3. The retriever fetches the top `k` relevant chunks for the user's query and injects them into the RAG generation prompt.
4. The LLM generates a well-grounded response strictly based on the retrieved context.

## Lead Capture Workflow
For users expressing a desire to purchase or sign up, the intent classifier triggers `HIGH_INTENT_LEAD`.
The workflow then shifts to `process_lead`. The system relies on structured extraction to glean fields (Name, Email, Creator Platform) from incoming text. It incrementally prompts the user over several turns until all required fields are collected, effectively pausing the LangGraph execution between inputs.

## State Management
A `TypedDict` named `AgentState` tracks the overarching conversation context. This prevents duplicate questions and provides memory. State variables include `conversation_history` (up to 6 turns), the currently `detected_intent`, `retrieved_documents`, and incremental lead variables (`user_name`, `user_email`, `creator_platform`). The state flows deterministically through each node, creating predictable transitions.

## Tool Execution Safety
The mock backend tool (`mock_lead_capture`) is heavily guarded.

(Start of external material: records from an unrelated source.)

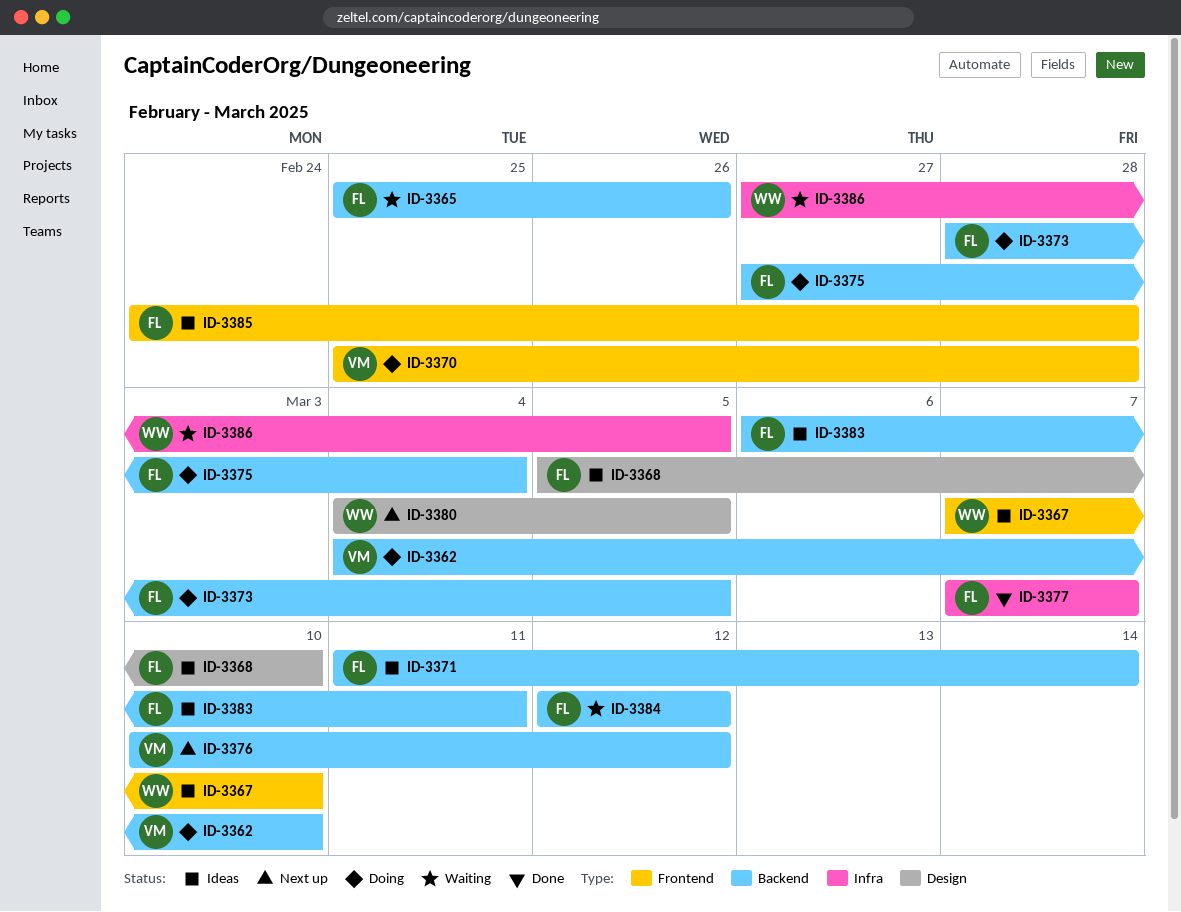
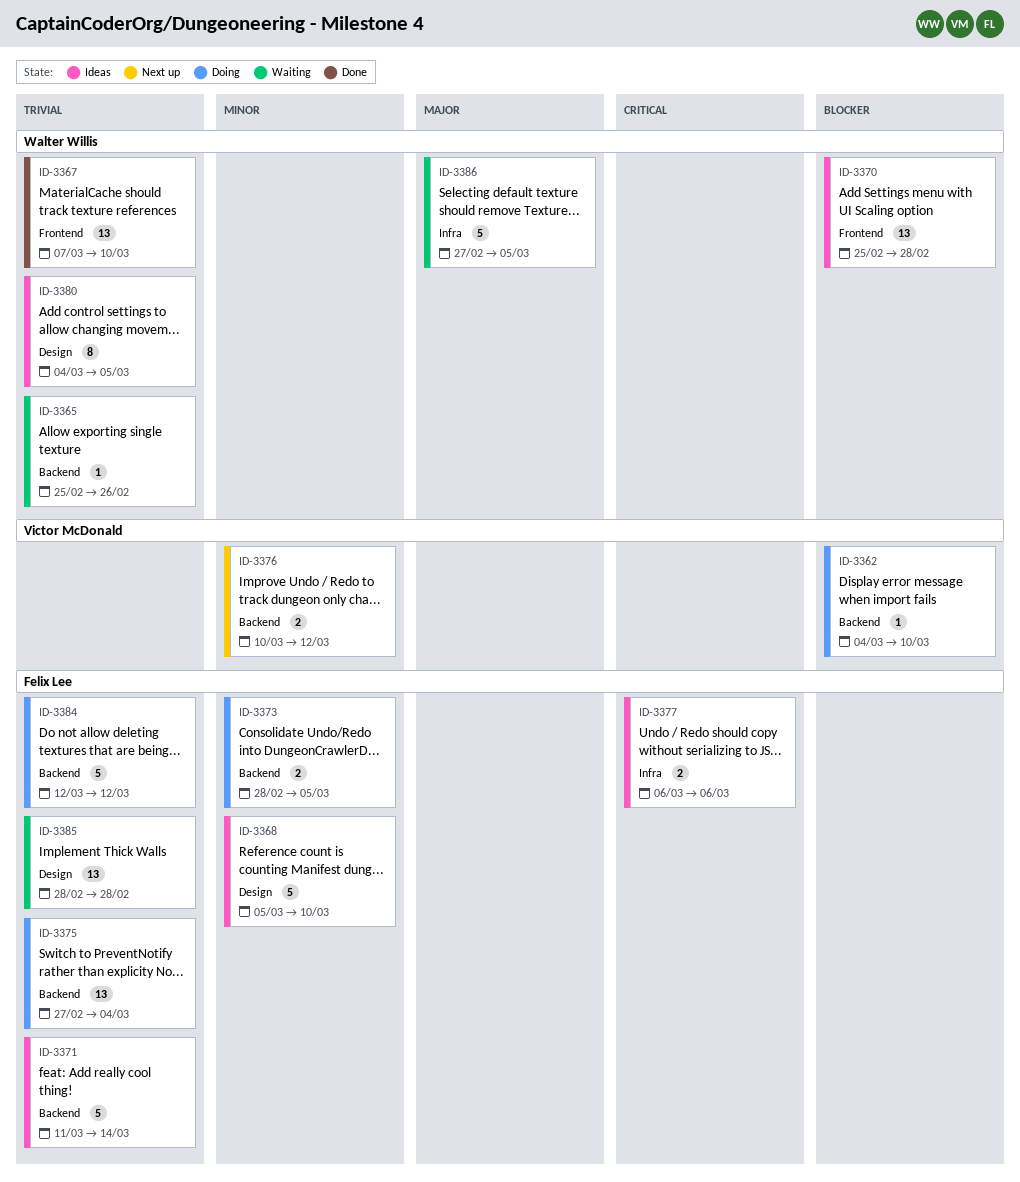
ID-3365, owner: Felix Lee -> Walter Willis
ID-3367, status: Ideas -> Done
ID-3370, status: Doing -> Ideas
ID-3370, owner: Victor McDonald -> Walter Willis
ID-3377, status: Done -> Ideas
ID-3377, start: Mar 7 -> Mar 6
ID-3377, due: Mar 7 -> Mar 6
ID-3380, status: Next up -> Ideas
ID-3383: present -> none
ID-3384, status: Waiting -> Doing
ID-3385, status: Ideas -> Waiting
ID-3385, label: Frontend -> Design
ID-3385, start: Feb 24 -> Feb 28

It executes solely in the `execute_tool` node, which only runs if the router confirms `lead_ready` is `True`. Furthermore, the node performs a strict validation to ensure `user_name`, `user_email`, and `creator_platform` are all non-null before triggering the function, ensuring no premature or incomplete lead data is dispatched.

## WhatsApp Integration
This agent can easily be deployed on WhatsApp using webhooks and Twilio:
1. **Twilio API**: Set up a Twilio WhatsApp Business API sandbox or account.
2. **Webhook Endpoint**: Create an HTTP endpoint (e.g., via FastAPI or Flask) to receive incoming webhook payloads containing the user's WhatsApp message.
3. **Agent Backend**: The webhook extracts the message text and user identifier (phone number) and invokes the LangGraph agent.
4. **Session Management**: A database (like Redis) can key the `AgentState` to the user's phone number, maintaining continuity and conversational memory across incoming webhooks.
5. **Response Dispatch**: After the graph runs, the final `response` string is dispatched back to the user via a POST request to Twilio's Message API.

## Testing Architecture
A rigorous suite of tests sits in the `tests/` directory:
1. **Mocking**: All AI inference (LLMs and Embeddings) is aggressively mocked using `pytest-mock` and standard injection.
2. **Deterministic Reliability**: By returning controlled mock objects, tests validate the graph structure, logic, state changes, routing, and tool safety independently of live API behavior and latencies.
3. **End-to-End Simulation**: `test_agent_e2e.py` walks through a multi-turn conversation step-by-step, mimicking user turns and validating correct downstream transitions from Greeting -> RAG -> Lead Capture -> Tool Execution.